Dataset items
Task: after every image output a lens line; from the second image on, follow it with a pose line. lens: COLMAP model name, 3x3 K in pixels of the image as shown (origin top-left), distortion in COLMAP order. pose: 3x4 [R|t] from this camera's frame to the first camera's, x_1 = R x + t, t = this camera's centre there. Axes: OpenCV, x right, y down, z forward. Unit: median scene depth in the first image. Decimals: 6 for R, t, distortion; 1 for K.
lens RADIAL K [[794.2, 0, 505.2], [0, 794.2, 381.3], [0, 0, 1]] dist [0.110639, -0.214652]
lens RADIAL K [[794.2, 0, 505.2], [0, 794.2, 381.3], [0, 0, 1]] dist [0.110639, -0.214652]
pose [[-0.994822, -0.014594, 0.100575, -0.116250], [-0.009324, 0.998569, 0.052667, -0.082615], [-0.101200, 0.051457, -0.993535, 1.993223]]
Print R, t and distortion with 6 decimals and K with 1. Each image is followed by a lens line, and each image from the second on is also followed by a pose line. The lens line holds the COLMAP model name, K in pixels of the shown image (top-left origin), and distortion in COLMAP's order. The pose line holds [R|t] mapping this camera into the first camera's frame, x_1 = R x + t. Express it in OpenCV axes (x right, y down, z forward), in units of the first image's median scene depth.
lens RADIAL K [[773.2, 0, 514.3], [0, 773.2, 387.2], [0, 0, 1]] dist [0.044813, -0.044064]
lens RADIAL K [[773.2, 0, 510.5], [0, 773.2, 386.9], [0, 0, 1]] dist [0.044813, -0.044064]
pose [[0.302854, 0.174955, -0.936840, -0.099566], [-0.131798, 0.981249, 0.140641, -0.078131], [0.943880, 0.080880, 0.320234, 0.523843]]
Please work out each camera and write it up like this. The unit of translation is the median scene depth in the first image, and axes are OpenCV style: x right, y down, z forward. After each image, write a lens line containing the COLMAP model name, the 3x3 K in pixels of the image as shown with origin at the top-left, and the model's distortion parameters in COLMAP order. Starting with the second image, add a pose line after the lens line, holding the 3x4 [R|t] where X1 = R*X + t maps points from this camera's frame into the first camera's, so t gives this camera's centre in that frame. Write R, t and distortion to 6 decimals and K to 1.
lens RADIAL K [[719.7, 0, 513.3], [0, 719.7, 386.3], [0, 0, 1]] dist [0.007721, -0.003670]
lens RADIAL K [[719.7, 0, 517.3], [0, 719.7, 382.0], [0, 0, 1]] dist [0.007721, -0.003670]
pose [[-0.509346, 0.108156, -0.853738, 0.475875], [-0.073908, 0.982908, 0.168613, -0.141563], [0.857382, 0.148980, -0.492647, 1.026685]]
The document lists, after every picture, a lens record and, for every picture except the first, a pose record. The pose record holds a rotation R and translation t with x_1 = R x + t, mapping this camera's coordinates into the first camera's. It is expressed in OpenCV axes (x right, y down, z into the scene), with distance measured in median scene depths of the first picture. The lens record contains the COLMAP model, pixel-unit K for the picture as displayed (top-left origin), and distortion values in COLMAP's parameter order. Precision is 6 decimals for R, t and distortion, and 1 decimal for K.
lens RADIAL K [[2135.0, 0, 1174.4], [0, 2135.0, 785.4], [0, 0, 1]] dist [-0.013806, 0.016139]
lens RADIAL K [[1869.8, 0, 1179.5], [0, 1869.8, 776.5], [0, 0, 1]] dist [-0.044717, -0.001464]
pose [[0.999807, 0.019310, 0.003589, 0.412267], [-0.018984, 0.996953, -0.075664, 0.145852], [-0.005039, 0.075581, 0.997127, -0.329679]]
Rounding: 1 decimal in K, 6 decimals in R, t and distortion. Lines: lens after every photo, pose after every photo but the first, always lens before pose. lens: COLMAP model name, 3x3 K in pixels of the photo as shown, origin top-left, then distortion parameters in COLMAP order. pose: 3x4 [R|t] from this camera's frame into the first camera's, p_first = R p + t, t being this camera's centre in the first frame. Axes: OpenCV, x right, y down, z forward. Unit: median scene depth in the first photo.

→ TASK OBJECTIVE
Reproduce all of the records above word for word, keeping every line in its original order.

→ RESULT
Task: after every image output a lens line; from the second image on, follow it with a pose line. lens: COLMAP model name, 3x3 K in pixels of the image as shown (origin top-left), distortion in COLMAP order. pose: 3x4 [R|t] from this camera's frame to the first camera's, x_1 = R x + t, t = this camera's centre there. Axes: OpenCV, x right, y down, z forward. Unit: median scene depth in the first image. Decimals: 6 for R, t, distortion; 1 for K.
lens RADIAL K [[794.2, 0, 505.2], [0, 794.2, 381.3], [0, 0, 1]] dist [0.110639, -0.214652]
lens RADIAL K [[794.2, 0, 505.2], [0, 794.2, 381.3], [0, 0, 1]] dist [0.110639, -0.214652]
pose [[-0.994822, -0.014594, 0.100575, -0.116250], [-0.009324, 0.998569, 0.052667, -0.082615], [-0.101200, 0.051457, -0.993535, 1.993223]]
Print R, t and distortion with 6 decimals and K with 1. Each image is followed by a lens line, and each image from the second on is also followed by a pose line. The lens line holds the COLMAP model name, K in pixels of the shown image (top-left origin), and distortion in COLMAP's order. The pose line holds [R|t] mapping this camera into the first camera's frame, x_1 = R x + t. Express it in OpenCV axes (x right, y down, z forward), in units of the first image's median scene depth.
lens RADIAL K [[773.2, 0, 514.3], [0, 773.2, 387.2], [0, 0, 1]] dist [0.044813, -0.044064]
lens RADIAL K [[773.2, 0, 510.5], [0, 773.2, 386.9], [0, 0, 1]] dist [0.044813, -0.044064]
pose [[0.302854, 0.174955, -0.936840, -0.099566], [-0.131798, 0.981249, 0.140641, -0.078131], [0.943880, 0.080880, 0.320234, 0.523843]]
Please work out each camera and write it up like this. The unit of translation is the median scene depth in the first image, and axes are OpenCV style: x right, y down, z forward. After each image, write a lens line containing the COLMAP model name, the 3x3 K in pixels of the image as shown with origin at the top-left, and the model's distortion parameters in COLMAP order. Starting with the second image, add a pose line after the lens line, holding the 3x4 [R|t] where X1 = R*X + t maps points from this camera's frame into the first camera's, so t gives this camera's centre in that frame. Write R, t and distortion to 6 decimals and K to 1.
lens RADIAL K [[719.7, 0, 513.3], [0, 719.7, 386.3], [0, 0, 1]] dist [0.007721, -0.003670]
lens RADIAL K [[719.7, 0, 517.3], [0, 719.7, 382.0], [0, 0, 1]] dist [0.007721, -0.003670]
pose [[-0.509346, 0.108156, -0.853738, 0.475875], [-0.073908, 0.982908, 0.168613, -0.141563], [0.857382, 0.148980, -0.492647, 1.026685]]
The document lists, after every picture, a lens record and, for every picture except the first, a pose record. The pose record holds a rotation R and translation t with x_1 = R x + t, mapping this camera's coordinates into the first camera's. It is expressed in OpenCV axes (x right, y down, z into the scene), with distance measured in median scene depths of the first picture. The lens record contains the COLMAP model, pixel-unit K for the picture as displayed (top-left origin), and distortion values in COLMAP's parameter order. Precision is 6 decimals for R, t and distortion, and 1 decimal for K.
lens RADIAL K [[2135.0, 0, 1174.4], [0, 2135.0, 785.4], [0, 0, 1]] dist [-0.013806, 0.016139]
lens RADIAL K [[1869.8, 0, 1179.5], [0, 1869.8, 776.5], [0, 0, 1]] dist [-0.044717, -0.001464]
pose [[0.999807, 0.019310, 0.003589, 0.412267], [-0.018984, 0.996953, -0.075664, 0.145852], [-0.005039, 0.075581, 0.997127, -0.329679]]
Rounding: 1 decimal in K, 6 decimals in R, t and distortion. Lines: lens after every photo, pose after every photo but the first, always lens before pose. lens: COLMAP model name, 3x3 K in pixels of the photo as shown, origin top-left, then distortion parameters in COLMAP order. pose: 3x4 [R|t] from this camera's frame into the first camera's, p_first = R p + t, t being this camera's centre in the first frame. Axes: OpenCV, x right, y down, z forward. Unit: median scene depth in the first photo.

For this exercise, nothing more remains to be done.